**Task to complete:**
Each line below must be printed again exactly.

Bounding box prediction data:
● ● ● ●

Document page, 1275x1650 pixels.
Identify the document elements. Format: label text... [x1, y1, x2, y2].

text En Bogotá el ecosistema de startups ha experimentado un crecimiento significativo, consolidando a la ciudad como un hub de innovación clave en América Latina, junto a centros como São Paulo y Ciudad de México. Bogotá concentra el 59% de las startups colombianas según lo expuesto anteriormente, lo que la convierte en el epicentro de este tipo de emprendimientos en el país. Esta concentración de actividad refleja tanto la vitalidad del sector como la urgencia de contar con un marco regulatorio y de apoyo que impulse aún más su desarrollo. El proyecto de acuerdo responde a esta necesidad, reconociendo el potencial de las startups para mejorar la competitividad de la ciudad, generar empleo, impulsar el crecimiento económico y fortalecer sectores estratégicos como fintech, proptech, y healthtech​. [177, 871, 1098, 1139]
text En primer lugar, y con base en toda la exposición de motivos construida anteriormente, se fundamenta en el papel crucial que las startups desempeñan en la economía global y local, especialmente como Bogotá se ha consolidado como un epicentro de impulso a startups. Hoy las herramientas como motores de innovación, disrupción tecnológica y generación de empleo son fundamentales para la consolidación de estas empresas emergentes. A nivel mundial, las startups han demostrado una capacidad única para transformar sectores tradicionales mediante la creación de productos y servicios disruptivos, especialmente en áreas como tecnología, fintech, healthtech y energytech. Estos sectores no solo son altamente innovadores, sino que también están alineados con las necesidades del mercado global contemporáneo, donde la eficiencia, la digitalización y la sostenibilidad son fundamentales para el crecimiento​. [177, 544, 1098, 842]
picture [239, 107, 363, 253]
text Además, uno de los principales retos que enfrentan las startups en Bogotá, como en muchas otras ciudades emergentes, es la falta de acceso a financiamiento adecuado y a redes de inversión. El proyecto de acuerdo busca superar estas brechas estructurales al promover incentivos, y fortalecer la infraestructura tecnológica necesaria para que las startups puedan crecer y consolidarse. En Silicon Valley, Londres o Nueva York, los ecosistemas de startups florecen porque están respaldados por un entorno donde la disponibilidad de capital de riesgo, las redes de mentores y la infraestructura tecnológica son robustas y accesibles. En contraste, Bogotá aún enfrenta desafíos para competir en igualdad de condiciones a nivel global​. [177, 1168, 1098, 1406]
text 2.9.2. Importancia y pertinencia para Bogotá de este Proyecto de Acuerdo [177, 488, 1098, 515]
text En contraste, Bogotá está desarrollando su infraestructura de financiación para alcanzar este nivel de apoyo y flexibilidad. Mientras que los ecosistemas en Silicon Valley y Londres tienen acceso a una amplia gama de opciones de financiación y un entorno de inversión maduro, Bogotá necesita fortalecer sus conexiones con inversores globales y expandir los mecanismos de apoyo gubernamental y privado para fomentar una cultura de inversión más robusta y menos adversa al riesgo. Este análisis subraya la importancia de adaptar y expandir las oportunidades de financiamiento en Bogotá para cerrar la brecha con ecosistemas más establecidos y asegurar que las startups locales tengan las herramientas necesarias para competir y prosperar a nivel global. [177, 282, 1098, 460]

● ● ● ●

**Response to this exercise:**
Document page, 1275x1650 pixels.
Identify the document elements. Format: label text... [x1, y1, x2, y2].

text En Bogotá el ecosistema de startups ha experimentado un crecimiento significativo, consolidando a la ciudad como un hub de innovación clave en América Latina, junto a centros como São Paulo y Ciudad de México. Bogotá concentra el 59% de las startups colombianas según lo expuesto anteriormente, lo que la convierte en el epicentro de este tipo de emprendimientos en el país. Esta concentración de actividad refleja tanto la vitalidad del sector como la urgencia de contar con un marco regulatorio y de apoyo que impulse aún más su desarrollo. El proyecto de acuerdo responde a esta necesidad, reconociendo el potencial de las startups para mejorar la competitividad de la ciudad, generar empleo, impulsar el crecimiento económico y fortalecer sectores estratégicos como fintech, proptech, y healthtech​. [177, 871, 1098, 1139]
text En primer lugar, y con base en toda la exposición de motivos construida anteriormente, se fundamenta en el papel crucial que las startups desempeñan en la economía global y local, especialmente como Bogotá se ha consolidado como un epicentro de impulso a startups. Hoy las herramientas como motores de innovación, disrupción tecnológica y generación de empleo son fundamentales para la consolidación de estas empresas emergentes. A nivel mundial, las startups han demostrado una capacidad única para transformar sectores tradicionales mediante la creación de productos y servicios disruptivos, especialmente en áreas como tecnología, fintech, healthtech y energytech. Estos sectores no solo son altamente innovadores, sino que también están alineados con las necesidades del mercado global contemporáneo, donde la eficiencia, la digitalización y la sostenibilidad son fundamentales para el crecimiento​. [177, 544, 1098, 842]
picture [239, 107, 363, 253]
text Además, uno de los principales retos que enfrentan las startups en Bogotá, como en muchas otras ciudades emergentes, es la falta de acceso a financiamiento adecuado y a redes de inversión. El proyecto de acuerdo busca superar estas brechas estructurales al promover incentivos, y fortalecer la infraestructura tecnológica necesaria para que las startups puedan crecer y consolidarse. En Silicon Valley, Londres o Nueva York, los ecosistemas de startups florecen porque están respaldados por un entorno donde la disponibilidad de capital de riesgo, las redes de mentores y la infraestructura tecnológica son robustas y accesibles. En contraste, Bogotá aún enfrenta desafíos para competir en igualdad de condiciones a nivel global​. [177, 1168, 1098, 1406]
text 2.9.2. Importancia y pertinencia para Bogotá de este Proyecto de Acuerdo [177, 488, 1098, 515]
text En contraste, Bogotá está desarrollando su infraestructura de financiación para alcanzar este nivel de apoyo y flexibilidad. Mientras que los ecosistemas en Silicon Valley y Londres tienen acceso a una amplia gama de opciones de financiación y un entorno de inversión maduro, Bogotá necesita fortalecer sus conexiones con inversores globales y expandir los mecanismos de apoyo gubernamental y privado para fomentar una cultura de inversión más robusta y menos adversa al riesgo. Este análisis subraya la importancia de adaptar y expandir las oportunidades de financiamiento en Bogotá para cerrar la brecha con ecosistemas más establecidos y asegurar que las startups locales tengan las herramientas necesarias para competir y prosperar a nivel global. [177, 282, 1098, 460]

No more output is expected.